[Supplied data — start]

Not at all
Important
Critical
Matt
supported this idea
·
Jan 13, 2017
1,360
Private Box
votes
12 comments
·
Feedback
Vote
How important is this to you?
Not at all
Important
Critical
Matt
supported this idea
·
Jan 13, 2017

[Supplied data — finish]
[Supplied data — start]

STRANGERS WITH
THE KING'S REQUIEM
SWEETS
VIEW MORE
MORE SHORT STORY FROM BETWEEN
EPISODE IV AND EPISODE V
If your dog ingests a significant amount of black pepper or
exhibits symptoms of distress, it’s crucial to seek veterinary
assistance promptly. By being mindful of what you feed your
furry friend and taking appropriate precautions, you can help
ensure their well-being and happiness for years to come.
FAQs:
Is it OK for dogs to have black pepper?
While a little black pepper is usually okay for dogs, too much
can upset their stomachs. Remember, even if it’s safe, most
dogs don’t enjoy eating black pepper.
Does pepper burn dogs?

[Supplied data — finish]

### Activity
Take the entries above and return only the lines from the one with "EPISODE IV AND EPISODE V" to the one with "Does pepper burn dogs?", both included, unchanged.

### Result of the task
EPISODE IV AND EPISODE V
If your dog ingests a significant amount of black pepper or
exhibits symptoms of distress, it’s crucial to seek veterinary
assistance promptly. By being mindful of what you feed your
furry friend and taking appropriate precautions, you can help
ensure their well-being and happiness for years to come.
FAQs:
Is it OK for dogs to have black pepper?
While a little black pepper is usually okay for dogs, too much
can upset their stomachs. Remember, even if it’s safe, most
dogs don’t enjoy eating black pepper.
Does pepper burn dogs?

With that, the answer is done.